◆ PROBLEM TO SOLVE: Pick every line from the data below that contains the string "lines" and copy it.
-- AVAILABLE RECORDS follows --
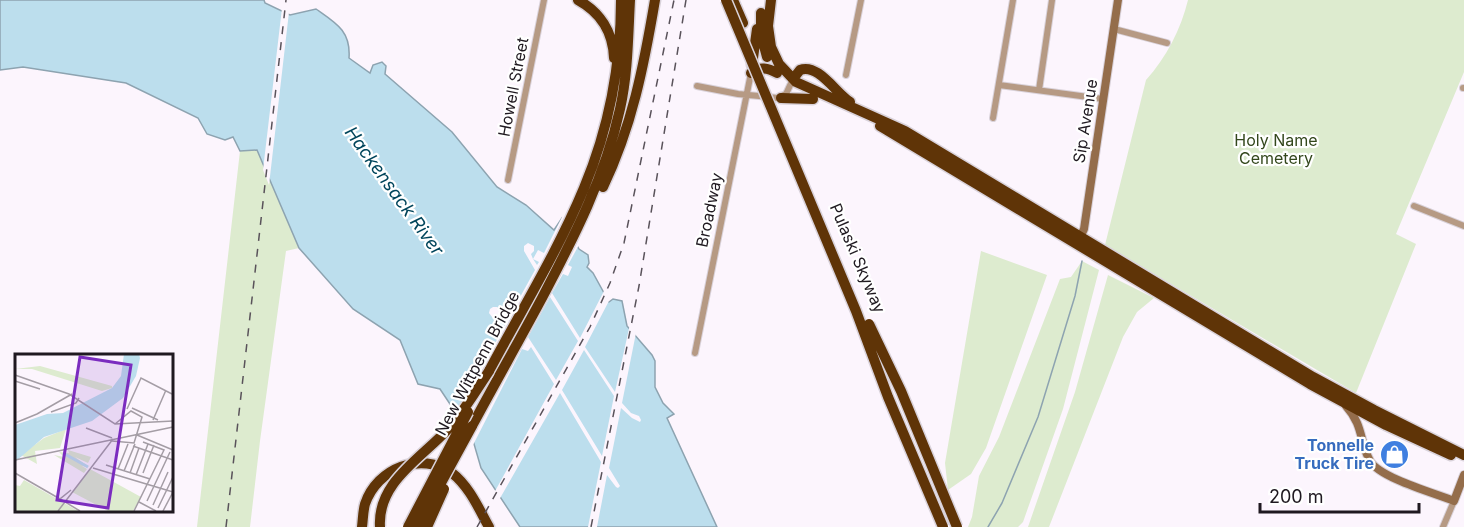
<svg xmlns="http://www.w3.org/2000/svg" width="1464" height="527" font-family="Inter,sans-serif">
<style>
.green{fill:#ddebcf}
.water{fill:#bcdeed;stroke:#8da3b0;stroke-width:1.5}
.pier{fill:#fcf5fd;fill-rule:evenodd}
.lines{fill:none;stroke-linecap:round;stroke-linejoin:round}
.stream{stroke:#8da3b0;stroke-width:1.5}
.street-casing{stroke:#d9d2da;stroke-width:8}
.secondary-casing{stroke:#d9d2da;stroke-width:10}
.highway-casing{stroke:#d9d2da;stroke-width:13}
.street{stroke:#b69a84;stroke-width:6}
.secondary{stroke:#946d4b;stroke-width:8}
.highway{stroke:#5f3407;stroke-width:10}
.rail{stroke:#59525a;stroke-width:1.5;stroke-dasharray:8 8;stroke-linecap:butt}
.highway-bridge-casing{stroke:#d9d2da;stroke-width:13;stroke-linecap:butt}
.highway-bridge{stroke:#5f3407;stroke-width:10}
.labels{text-anchor:middle;stroke-width:4.5;stroke-linejoin:round;paint-order:stroke}
.street-label{font-size:16px;fill:#1f1920;stroke:#fff}
.park-label{font-size:16px;fill:#33471c;stroke:#fff}
.shop-label{font-size:16px;font-weight:bold;fill:#366cbe;stroke:#fff;text-anchor:end}
.water-label{font-size:18px;font-style:italic;fill:#00455b;stroke:#fff}
.inset-river{fill:none;stroke:#bcdeed;stroke-width:3}
.inset-road{fill:none;stroke:#a49da5;stroke-width:1.5}
.view{fill:#7b2cbf;fill-opacity:0.15;stroke:#7b2cbf;stroke-width:3}
.inset-edge{fill:none;stroke:#1f1920;stroke-width:3}
</style>
<rect width="100%" height="100%" fill="#fcf5fd"/>
<path class="green" d="M1188,0H1464V72L1396,234L1416,244L1356,393L1105,245L1146,80C1166,58 1181,29 1188,0Z
M257,149L271,176L299,248L286,251L260,441L250,527H197L240,151Z
M981,251L1047,275L986,448L971,474L948,490L945,463Z
M1082,261L1099,270L1063,409L1023,522L1018,527H968L972,517L979,476L999,437L1060,279L1071,277Z
M1108,275L1154,298L1137,312L1123,337L1049,527H1028L1075,392Z"/>
<path class="water" d="M0,0H264L265,3L290,15L316,9C336,23 351,31 349,58L370,73L373,65L382,62L386,66L385,74L452,132L497,187L526,205L554,230L562,218L579,249L588,255L589,263L587,267L593,273L609,302L613,299L622,301L627,326L652,355L655,361V387L663,403L674,414L667,418L717,527H520L481,468L472,437L440,389L418,384L400,340L353,309L299,248L257,150L240,151L233,137L225,140L207,134L198,118L126,83L23,67L0,70Z"/>
<path class="pier" d="M282,8L289,12L269,185L263,170Z
M563,215L580,243L568,265L572,267L568,276L563,274L552,293L580,338L605,289L611,297L585,347L615,392L630,324L636,333L622,403L631,413L639,416L641,420L640,422L632,418L621,408L609,468L620,486L618,488L616,487L607,475L597,527H588L601,462L560,393L499,500L494,493L554,384L531,347L528,351L522,349L472,447L463,402L499,336L495,334L497,329L502,331L507,321L500,315L496,318L492,317L489,313L490,309L493,307H497L509,317L535,270L524,251V246L528,243L534,246V251L531,254L533,259L537,265L539,262L533,259L538,250L544,253ZM550,297L578,341L556,380L528,337ZM584,350L614,396L602,456L562,390Z"/>
<g class="lines">
<path class="stream" d="M988,527L1002,503L1038,417L1075,296L1082,261"/>
<defs>
<path id="street" d="M1114,29L1167,43
M846,75L861,0
M999,85L1103,99
M697,86L738,94L778,98L786,94L793,79
M1463,88H1464
M1039,90L1052,0
M993,118L1013,0
M508,180L544,0
M1414,206L1464,226
M695,353L751,73
M1443,527L1454,501"/>
<path id="secondary" d="M1078,242L1084,229L1118,0
M1346,406C1364,426 1359,441 1370,461C1380,478 1434,493 1454,501L1464,475"/>
<path id="highway" d="M578,0C600,12 613,32 614,58
M733,0L743,23
M771,0L768,26L771,47L779,64L796,82L905,131L1313,377L1374,410L1464,455
M761,13V35L767,57
M752,65L757,29
M751,73C760,66 768,68 777,73
M793,79L800,70C818,63 835,92 850,102
M781,98L813,99
M880,126L1310,384L1386,425L1451,455
M603,187C632,127 644,65 655,0
M489,371C521,311 558,251 584,188C609,128 621,64 621,0
M472,426C495,383 519,341 542,298C574,237 605,177 620,109C628,73 628,37 630,0
M362,527C363,519 363,511 365,504C377,468 421,451 452,473C469,486 479,509 489,527"/>
</defs>
<use href="#street" class="street-casing"/>
<use href="#secondary" class="secondary-casing"/>
<use href="#highway" class="highway-casing"/>
<use href="#street" class="street"/>
<use href="#secondary" class="secondary"/>
<use href="#highway" class="highway"/>
<path class="rail" d="M226,527L286,0
M477,527L590,327L610,283L624,243L674,0
M591,527L639,286L686,0"/>
<defs>
<path id="highway-bridge" d="M726,0L856,311L888,397L943,527
M869,324L901,391L957,527
M380,527C377,482 422,458 449,428C464,411 476,391 489,371
M408,527L468,412
M417,527L472,426
M427,527L444,489"/>
</defs>
<use href="#highway-bridge" class="highway-bridge-casing"/>
<use href="#highway-bridge" class="highway-bridge"/>
</g>
<defs>
<symbol id="shop-disc" viewBox="-11 -11 22 22"><circle r="9.5" fill="#3f7fe0" stroke="#fff"/><path d="M-5-2.5h2.3a2.7 3.5 0 0 1 5.4 0H5L5.5 6h-11ZM-1.5-2.5h3a1.5 2.3 0 0 0-3 0Z" fill="#fff"/></symbol>
</defs>
<g fill-rule="evenodd">
<use href="#shop-disc" x="1378" y="438" width="33" height="33"/>
</g>
<g class="labels">
<g class="street-label">
<text transform="translate(513 87) rotate(-79)" y="6">Howell Street</text>
<text transform="translate(1085 121) rotate(-81)" y="6">Sip Avenue</text>
<text transform="translate(709 210) rotate(-78)" y="6">Broadway</text>
<text transform="translate(858 258) rotate(67)" y="6">Pulaski Skyway</text>
<text transform="translate(477 363) rotate(-62)" y="6">New Wittpenn Bridge</text>
</g>
<g class="park-label">
<text x="1276" y="146">Holy Name<tspan x="1276" dy="18">Cemetery</tspan></text>
</g>
<g class="shop-label">
<text x="1374" y="451">Tonnelle<tspan x="1374" dy="18">Truck Tire</tspan></text>
</g>
<g class="water-label">
<text transform="translate(394 191) rotate(54)" y="6">Hackensack River</text>
</g>
</g>
<g transform="translate(15 354)">
<rect width="158" height="158" fill="#fcf5fd"/>
<path d="M25,12L97,32V34L87,37L17,15H0ZM51,75L45,94L20,97L22,110L6,101L29,84ZM53,96L76,103L73,109L60,103L74,113L67,112L72,115L69,119L39,101L49,103L44,98L54,99ZM75,115L126,143L118,157H93L57,138ZM9,126L63,157H0V131L5,132Z" fill="#ddebcf"/>
<path d="M109,0H124L125,4L121,22L108,44L77,67L29,83L0,108V71L32,60L48,59L97,34L106,22Z" fill="#bcdeed"/>
<path class="inset-river" d="M48,99L73,113"/>
<path class="inset-road" d="M0,21L54,40L100,70L158,67M0,27L25,35M117,54L143,66M112,55L126,24L157,40M36,58L61,49L64,44M22,60L57,40M138,66L151,36M0,69L22,60M71,74L97,84M122,81L158,96M97,87L119,89L127,63L116,57L100,70M118,92L158,106M0,106L158,73M91,111L135,125M78,114L158,138M103,115L113,90M109,117L120,90M0,119L45,145M115,119L124,94M128,119L139,91M121,121L133,90M56,136L45,145L65,157M132,147L155,98M124,148L141,157M138,151L153,118M143,154L158,123M43,157L98,85M119,157L149,96L128,88M148,157L158,138"/>
<path class="view" d="M65,3L116,11L93,154L42,146Z"/>
<rect width="158" height="158" class="inset-edge"/>
</g>
<path d="M1260 503v9h159v-9" fill="none" stroke="#1f1920" stroke-width="3"/>
<text x="1269" y="503" font-size="18" fill="#1f1920" stroke="#ffffff" stroke-width="4.5" paint-order="stroke">200 m</text>
</svg>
-- AVAILABLE RECORDS concluded --
◆ RESULT:
.lines{fill:none;stroke-linecap:round;stroke-linejoin:round}
<g class="lines">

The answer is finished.